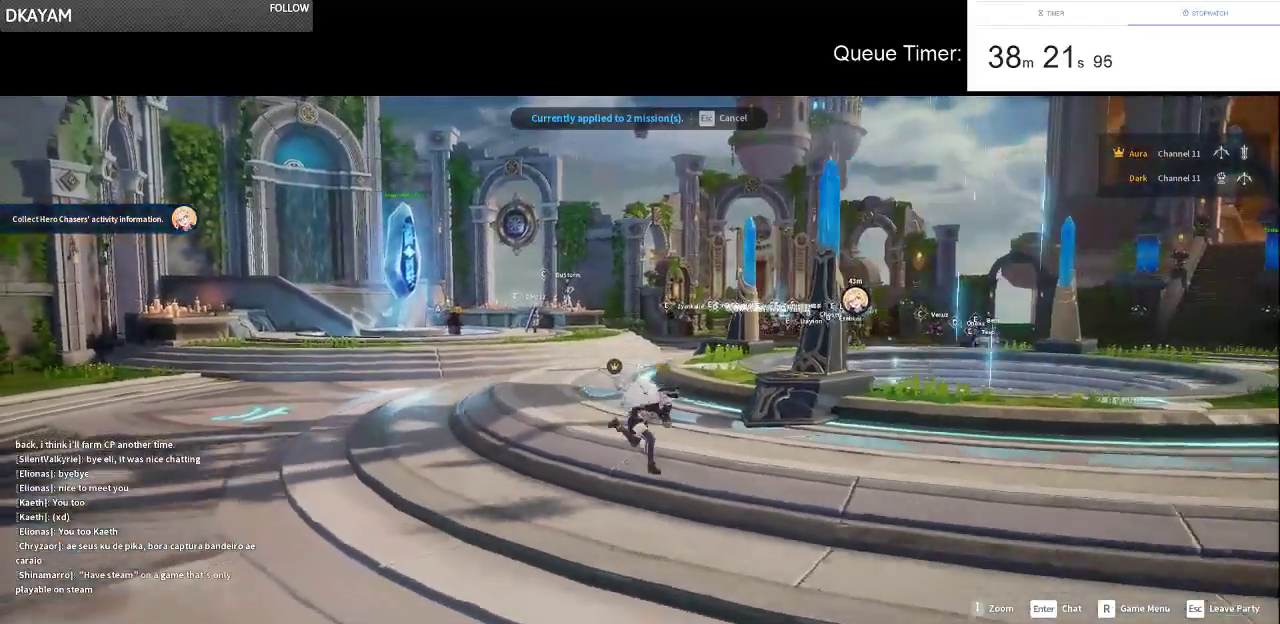
{"keys": ["d"], "mouse": [], "events": [[300, "s", "up"]]}
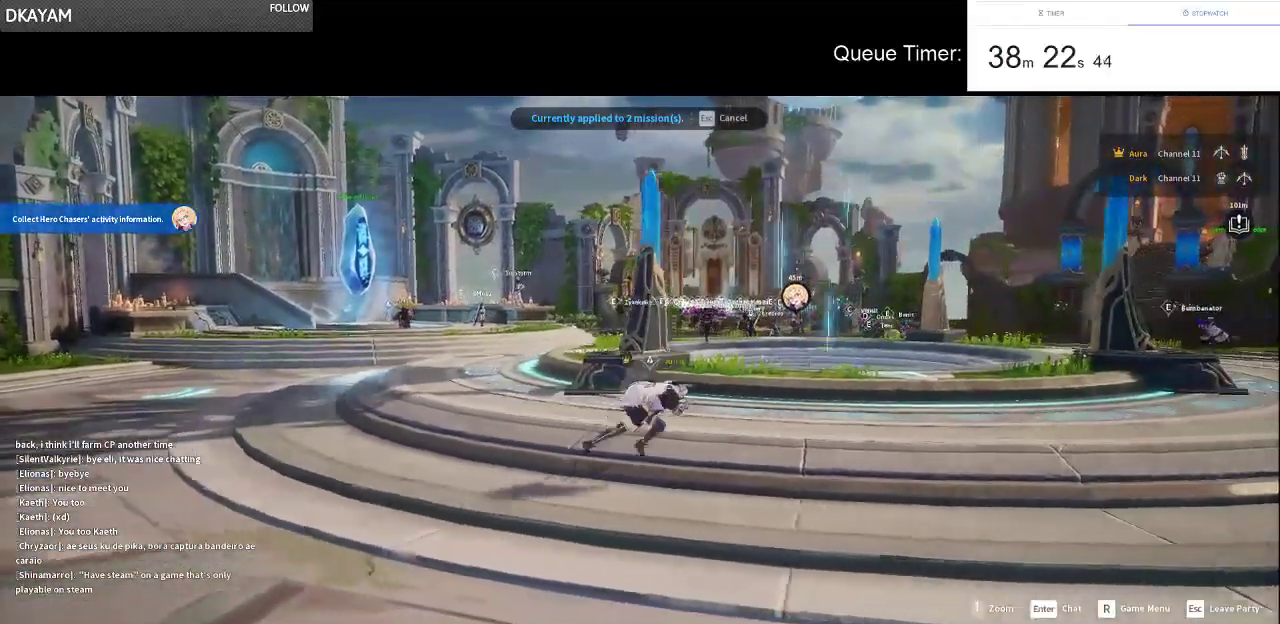
{"keys": ["d"], "mouse": [], "events": []}
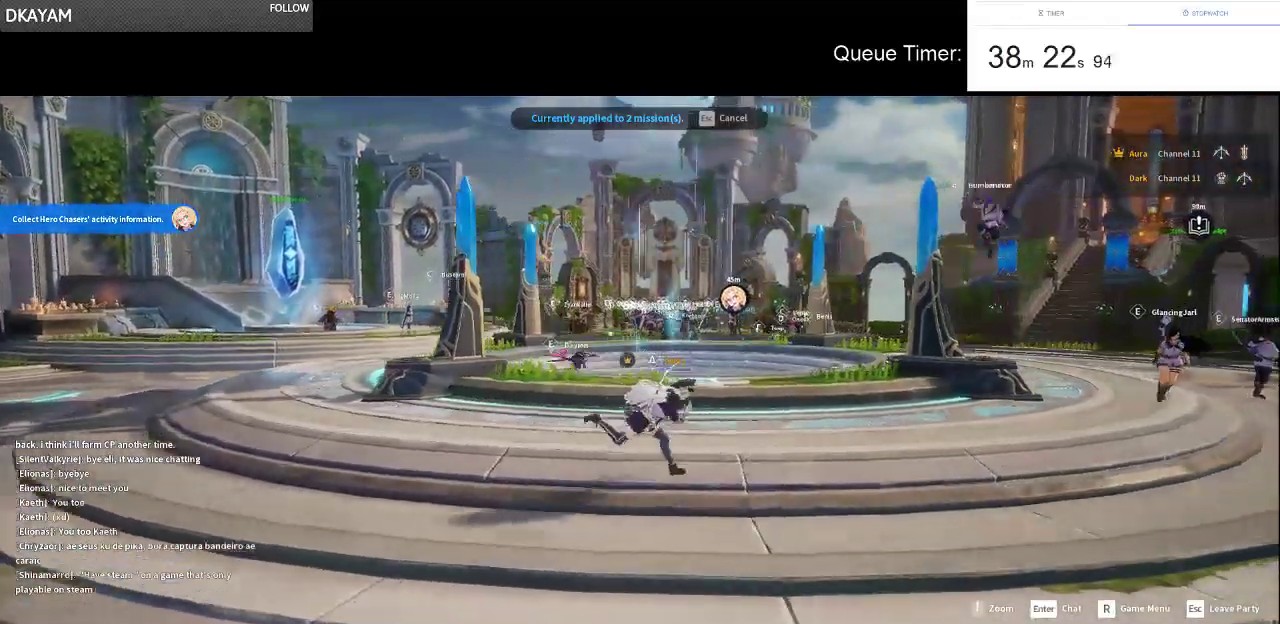
{"keys": ["d"], "mouse": [], "events": []}
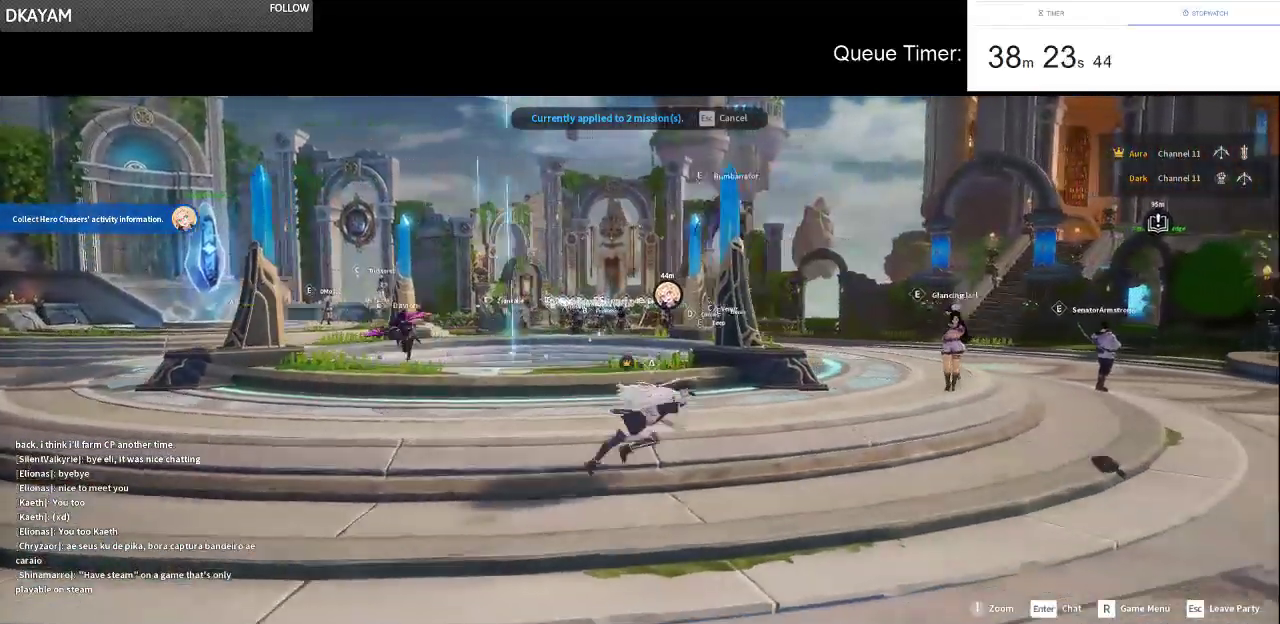
{"keys": ["d", "w"], "mouse": [], "events": [[100, "w", "down"]]}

-=-=-=-=-

## TASK DIRECTIONS
Repeat all of the data above word for word, minus the pictures.

## EXERCISE SOLUTION
{"keys": ["d"], "mouse": [], "events": [[300, "s", "up"]]}
{"keys": ["d"], "mouse": [], "events": []}
{"keys": ["d"], "mouse": [], "events": []}
{"keys": ["d", "w"], "mouse": [], "events": [[100, "w", "down"]]}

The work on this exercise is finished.